Emerging AI accelerators have started to gain attention and offer new opportunities for efficient inference of large language models (LLMs). Trainium, an AI accelerator recently developed by Amazon Web Services (AWS), provides an attractive option for LLM inference through its heterogeneous architecture. However, leveraging Trainium architecture for high performance can be challenging because of its systolic array architecture and special requirement on data layout. In this paper, we propose NeuronMLP, an efficient LLM inference method based on Singular Value Decomposition (SVD) compression and tiling on AWS Trainium. We introduce a series of techniques customized to Trainium based on kernel fusion and novel caching strategies to reduce data movement across the software-managed memory hierarchy, maximize SRAM bandwidth, and avoid expensive matrix transpose. The proposed method is specifically optimized for multi-layer perceptron (MLP) layers in LLMs, which serve as a critical computational kernel for inference on Trainium.

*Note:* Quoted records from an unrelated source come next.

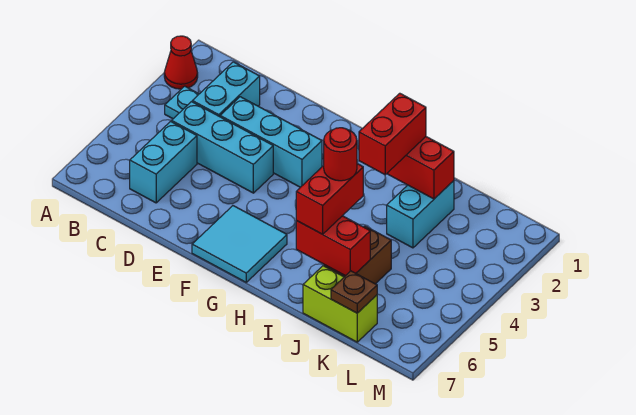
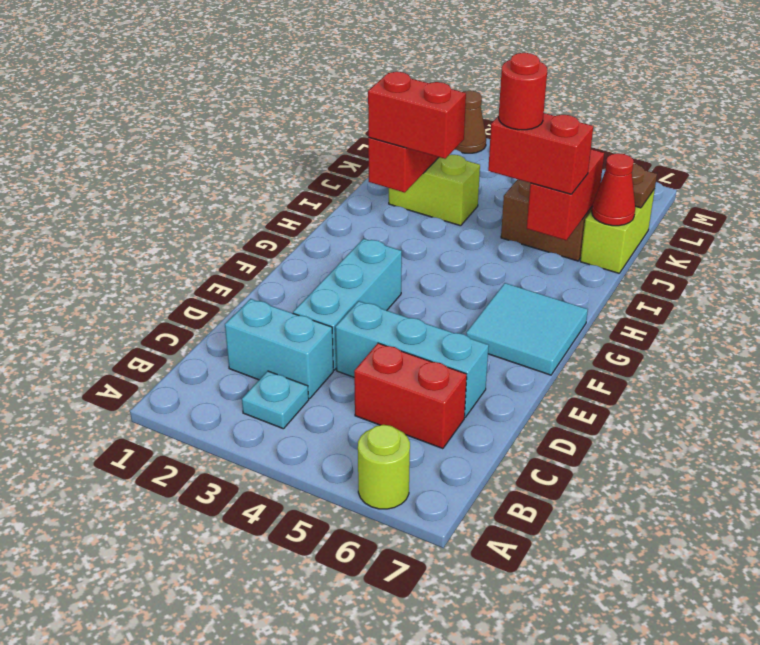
red cone A2 level 1 -> red cone J7 level 2
none -> lime round brick A6 level 1
cyan brick C4:E4 level 1 -> cyan brick D4:D6 level 1
cyan brick C5:C6 level 1 -> red brick C5:C6 level 1
cyan brick J2:J3 level 1 -> lime brick J2:J3 level 1
none -> brown cone M2 level 1

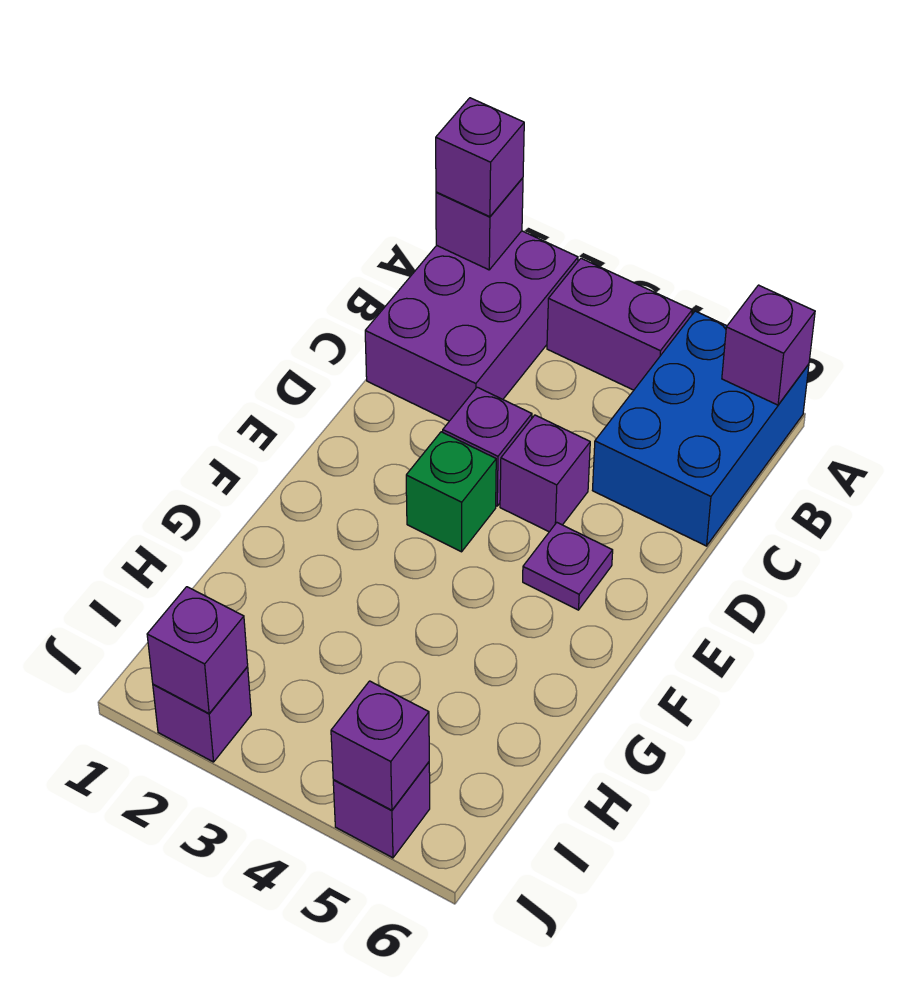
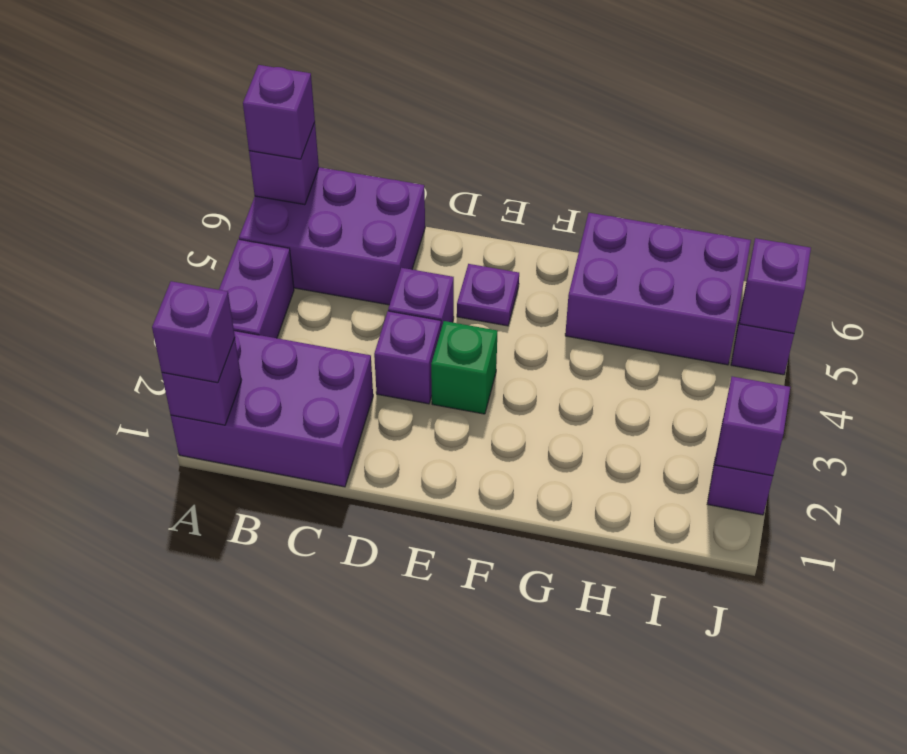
blue brick A5:C6 level 1 -> purple brick A5:C6 level 1
none -> purple brick A6 level 3
none -> purple brick G5:I6 level 1

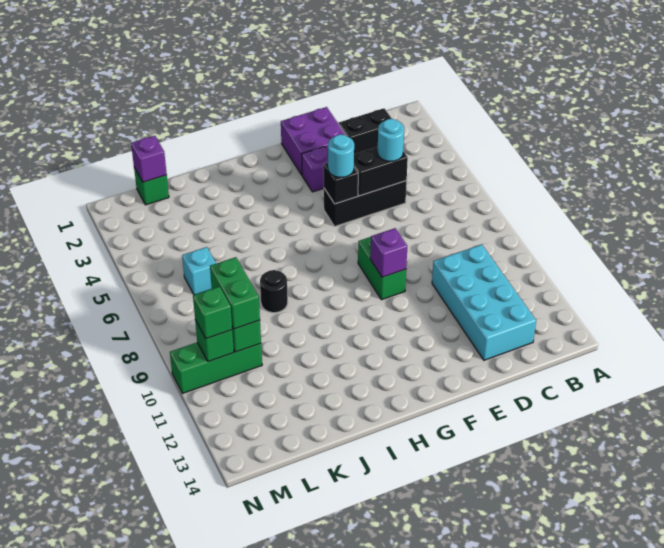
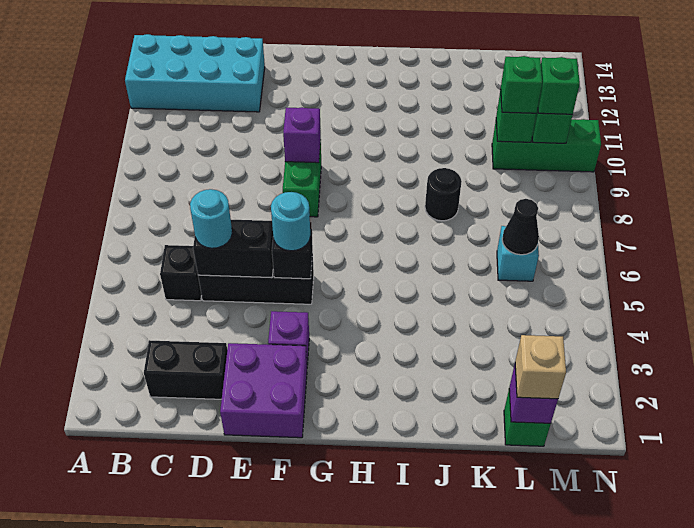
none -> black brick C5 level 1
cyan brick C10:D13 level 1 -> cyan brick A12:D13 level 1
none -> tan brick L1 level 3
none -> black cone L6 level 2
green brick L9:L10 level 3 -> green brick L10 level 3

Evaluating on nine datasets and six recent LLMs, we show that NeuronMLP significantly outperforms the state-of-the-art Neuron Kernel Interface (NKI)-based matrix multiplication (matmul) kernel implemented by AWS on Trainium: at the kernel level, it achieves an average 1.35x speedup, which translates to an average 1.21x speedup for end-to-end LLM inference, under a compression ratio of 0.05.